Hooper suggests that kidneys from chimpanzees may have been used as a medium in which to grow some batches of the live-virus vaccine. Cells from animal organs are now–and were in the 1950s–often used in this way.
To be sure, Koprowski was involved in the establishment of a large chimpanzee colony near Stanleyville called Camp Lindi, where the animals were used for various medical experiments. Stanleyville, now named Kisangani, was in what was then the Belgian Congo. Hooper believes that among the experiments that may have used chimpanzee cells was that involving the polio vaccine.
But even Hooper admits that there are no available records, and much secrecy surrounded the camp when it was operating.
As for Koprowski, while acknowledging the existence of the chimpanzee colony, he insists that only Asian monkeys were the basis for his experimental polio vaccine. Chimpanzees “were never used,” he said. “I used only Asian monkeys. Not even monkeys from Africa.”
Hooper says that last summer–too late to be included in the book–he met with an African who worked at Camp Lindi between 1956 and 1959. The man described to him how Koprowski’s Belgian medical colleagues would come to the camp, anesthetize the chimps and extract their organs, taking them away.
“It was a routine procedure, which supports my contention that the major reason for the camp was to provide chimpanzee kidneys,” Hooper said.
“Starter” samples of the vaccine are still stored in a locked freezer at the Wistar Institute, where they have been for more than 40 years. Hooper and others–including a scientific panel that investigated after the Rolling Stone article appeared–say the samples should be tested for the presence of simian immunodeficiency virus, which in chimps is similar to HIV in humans–although no one knows whether this material was used to develop the same stocks administered in Africa.
“Wistar looked for competent and objective labs to do the work,” said Ho, who served on the panel that investigated. “There was little enthusiasm. Since no one was pressuring the situation, they simply dropped the issue after some time.”

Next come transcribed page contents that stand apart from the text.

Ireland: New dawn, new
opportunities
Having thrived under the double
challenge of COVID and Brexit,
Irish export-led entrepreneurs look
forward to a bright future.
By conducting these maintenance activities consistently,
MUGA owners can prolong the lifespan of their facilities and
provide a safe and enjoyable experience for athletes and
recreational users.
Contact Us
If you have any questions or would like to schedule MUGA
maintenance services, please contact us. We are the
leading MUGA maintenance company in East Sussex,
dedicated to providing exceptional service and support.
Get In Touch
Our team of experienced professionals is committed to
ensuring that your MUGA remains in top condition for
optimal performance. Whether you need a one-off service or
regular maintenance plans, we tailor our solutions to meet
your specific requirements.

Dr. Clayton Buck, Wistar’s chief administrative officer, said the institute is willing to make the samples available for testing, although he said there is little impetus from outside scientific bodies to do so.
“We aren’t going to learn anything that will shed any light on the disease itself, but serious questions have been raised, and we have a credibility problem,” Buck said. “We owe something to the public and to science.”
‘The Case Is Not Proven’
Most of those involved in the African experiments have died. Koprowski is still doing research, now with Thomas Jefferson University in Philadelphia. He fears that resurrecting this controversy “will make people afraid of polio vaccines and hurt the global eradication effort.”

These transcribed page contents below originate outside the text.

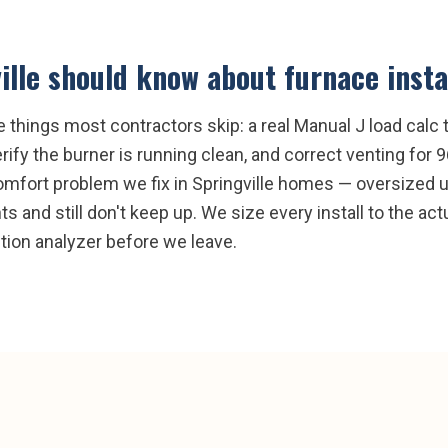
ille
should know about
furnace insta
e things most contractors skip: a real Manual J load calc t
ify the burner is running clean, and correct venting f
fort problem we fix in Springville homes — oversized un
 and still don't keep up. We size every install to the actua
tion analyzer before we leave.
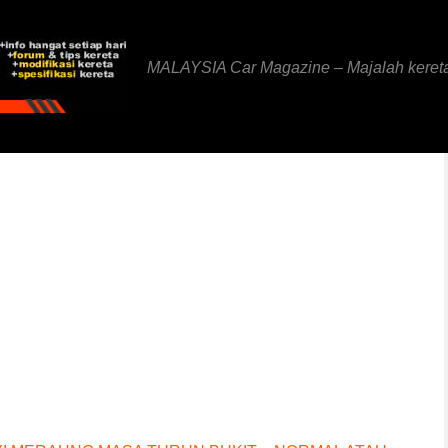
MALAYSIA Car Magazine – Majalah keret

He sued Curtis and Rolling Stone after the 1992 article appeared–a suit that was settled for $1 with a published “clarification” saying the scientific panel that investigated concluded that the polio scenario was unlikely.

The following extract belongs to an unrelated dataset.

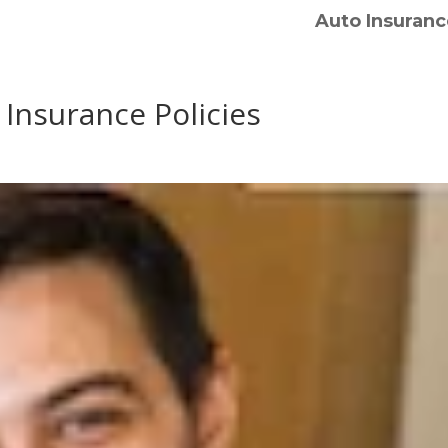
Auto Insuranc
 Insurance Policies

Koprowski does not appear as quick to sue Hooper as he was Rolling Stone. “I have left it in the hands of my lawyers to decide what, if anything, to do,” he said.
Even Hooper acknowledges that “the case is not proven.” Yet he hopes to attract the best scientific minds to convene a meeting–perhaps in London–to discuss some of the issues he raises.
“There is no concrete physical evidence, as yet, to prove the theory, even if the anecdotal and circumstantial evidence is highly persuasive,” Hooper said. “What I hope is that the scientific establishment, and in particular its AIDS researchers–many of whom have, until now, shown an unseemly desire to brush the theory under the carpet–will now be encouraged to initiate an independent investigation.”
Hooper says it is not enough to pursue new advances in AIDS therapy–that now is the moment to pause and take a long look back. “It’s the appropriate time to return once more to that vital question about origin, and see where the answers lead us,” he said.